┌─ Data for review

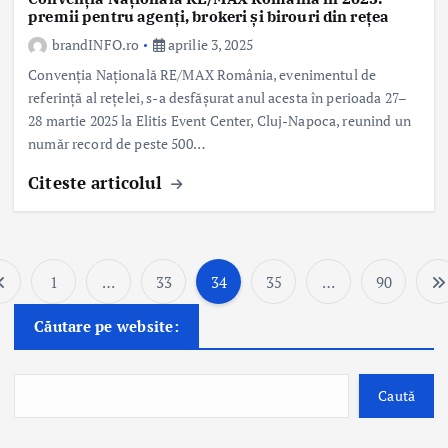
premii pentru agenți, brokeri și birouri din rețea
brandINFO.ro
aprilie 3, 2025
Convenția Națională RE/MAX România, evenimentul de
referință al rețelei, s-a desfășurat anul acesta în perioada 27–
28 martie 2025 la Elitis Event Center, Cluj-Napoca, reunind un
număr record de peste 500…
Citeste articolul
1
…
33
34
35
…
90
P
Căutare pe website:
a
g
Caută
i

└─
┌─ Data for review

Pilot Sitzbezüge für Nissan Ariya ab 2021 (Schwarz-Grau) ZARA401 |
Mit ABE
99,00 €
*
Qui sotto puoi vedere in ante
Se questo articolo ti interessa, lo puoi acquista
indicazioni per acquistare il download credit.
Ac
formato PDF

└─

What to do:
Gather up, from the records above, each line where the word "puoi" appears.

Response box:
Qui sotto puoi vedere in ante
Se questo articolo ti interessa, lo puoi acquista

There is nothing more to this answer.